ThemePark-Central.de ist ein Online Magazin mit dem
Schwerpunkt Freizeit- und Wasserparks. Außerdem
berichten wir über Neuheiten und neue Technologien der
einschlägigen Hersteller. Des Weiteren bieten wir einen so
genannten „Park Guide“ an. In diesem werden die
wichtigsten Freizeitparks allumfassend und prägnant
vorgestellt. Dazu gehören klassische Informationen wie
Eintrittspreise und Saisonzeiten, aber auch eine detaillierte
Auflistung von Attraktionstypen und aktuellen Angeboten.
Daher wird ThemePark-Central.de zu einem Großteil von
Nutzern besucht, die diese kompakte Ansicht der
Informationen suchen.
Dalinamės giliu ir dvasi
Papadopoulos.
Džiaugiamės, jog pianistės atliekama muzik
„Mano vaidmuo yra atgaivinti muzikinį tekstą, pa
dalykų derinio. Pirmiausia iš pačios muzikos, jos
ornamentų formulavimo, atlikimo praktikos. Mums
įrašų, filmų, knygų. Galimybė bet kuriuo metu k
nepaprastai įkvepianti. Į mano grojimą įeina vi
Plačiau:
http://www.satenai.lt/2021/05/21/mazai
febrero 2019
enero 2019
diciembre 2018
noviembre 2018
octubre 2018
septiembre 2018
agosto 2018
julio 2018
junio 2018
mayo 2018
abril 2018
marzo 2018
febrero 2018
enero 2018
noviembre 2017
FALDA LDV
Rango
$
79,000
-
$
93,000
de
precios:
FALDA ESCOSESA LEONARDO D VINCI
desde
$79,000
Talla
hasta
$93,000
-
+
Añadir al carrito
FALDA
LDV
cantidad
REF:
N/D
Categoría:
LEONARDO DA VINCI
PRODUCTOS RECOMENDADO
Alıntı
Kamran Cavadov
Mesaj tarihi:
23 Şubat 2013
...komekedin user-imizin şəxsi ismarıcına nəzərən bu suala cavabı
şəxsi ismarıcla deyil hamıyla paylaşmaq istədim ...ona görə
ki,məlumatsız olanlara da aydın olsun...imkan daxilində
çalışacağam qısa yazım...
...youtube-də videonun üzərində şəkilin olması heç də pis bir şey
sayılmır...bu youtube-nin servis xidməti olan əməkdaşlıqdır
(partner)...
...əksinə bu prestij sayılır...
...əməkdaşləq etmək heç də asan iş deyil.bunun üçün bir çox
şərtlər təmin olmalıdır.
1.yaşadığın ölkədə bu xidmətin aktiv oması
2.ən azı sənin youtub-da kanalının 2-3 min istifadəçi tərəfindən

_What this task involves_:
Convert all of the data above into a Markdown table with the columns Row and Text. Give each line a row number and leave out any blank lines.

_Solution to this exercise_:
| Row | Text |
|---|---|
| 1 | ThemePark-Central.de ist ein Online Magazin mit dem |
| 2 | Schwerpunkt Freizeit- und Wasserparks. Außerdem |
| 3 | berichten wir über Neuheiten und neue Technologien der |
| 4 | einschlägigen Hersteller. Des Weiteren bieten wir einen so |
| 5 | genannten „Park Guide“ an. In diesem werden die |
| 6 | wichtigsten Freizeitparks allumfassend und prägnant |
| 7 | vorgestellt. Dazu gehören klassische Informationen wie |
| 8 | Eintrittspreise und Saisonzeiten, aber auch eine detaillierte |
| 9 | Auflistung von Attraktionstypen und aktuellen Angeboten. |
| 10 | Daher wird ThemePark-Central.de zu einem Großteil von |
| 11 | Nutzern besucht, die diese kompakte Ansicht der |
| 12 | Informationen suchen. |
| 13 | Dalinamės giliu ir dvasi |
| 14 | Papadopoulos. |
| 15 | Džiaugiamės, jog pianistės atliekama muzik |
| 16 | „Mano vaidmuo yra atgaivinti muzikinį tekstą, pa |
| 17 | dalykų derinio. Pirmiausia iš pačios muzikos, jos |
| 18 | ornamentų formulavimo, atlikimo praktikos. Mums |
| 19 | įrašų, filmų, knygų. Galimybė bet kuriuo metu k |
| 20 | nepaprastai įkvepianti. Į mano grojimą įeina vi |
| 21 | Plačiau: |
| 22 | http://www.satenai.lt/2021/05/21/mazai |
| 23 | febrero 2019 |
| 24 | enero 2019 |
| 25 | diciembre 2018 |
| 26 | noviembre 2018 |
| 27 | octubre 2018 |
| 28 | septiembre 2018 |
| 29 | agosto 2018 |
| 30 | julio 2018 |
| 31 | junio 2018 |
| 32 | mayo 2018 |
| 33 | abril 2018 |
| 34 | marzo 2018 |
| 35 | febrero 2018 |
| 36 | enero 2018 |
| 37 | noviembre 2017 |
| 38 | FALDA LDV |
| 39 | Rango |
| 40 | $ |
| 41 | 79,000 |
| 42 | - |
| 43 | $ |
| 44 | 93,000 |
| 45 | de |
| 46 | precios: |
| 47 | FALDA ESCOSESA LEONARDO D VINCI |
| 48 | desde |
| 49 | $79,000 |
| 50 | Talla |
| 51 | hasta |
| 52 | $93,000 |
| 53 | - |
| 54 | + |
| 55 | Añadir al carrito |
| 56 | FALDA |
| 57 | LDV |
| 58 | cantidad |
| 59 | REF: |
| 60 | N/D |
| 61 | Categoría: |
| 62 | LEONARDO DA VINCI |
| 63 | PRODUCTOS RECOMENDADO |
| 64 | Alıntı |
| 65 | Kamran Cavadov |
| 66 | Mesaj tarihi: |
| 67 | 23 Şubat 2013 |
| 68 | ...komekedin user-imizin şəxsi ismarıcına nəzərən bu suala cavabı |
| 69 | şəxsi ismarıcla deyil hamıyla paylaşmaq istədim ...ona görə |
| 70 | ki,məlumatsız olanlara da aydın olsun...imkan daxilində |
| 71 | çalışacağam qısa yazım... |
| 72 | ...youtube-də videonun üzərində şəkilin olması heç də pis bir şey |
| 73 | sayılmır...bu youtube-nin servis xidməti olan əməkdaşlıqdır |
| 74 | (partner)... |
| 75 | ...əksinə bu prestij sayılır... |
| 76 | ...əməkdaşləq etmək heç də asan iş deyil.bunun üçün bir çox |
| 77 | şərtlər təmin olmalıdır. |
| 78 | 1.yaşadığın ölkədə bu xidmətin aktiv oması |
| 79 | 2.ən azı sənin youtub-da kanalının 2-3 min istifadəçi tərəfindən |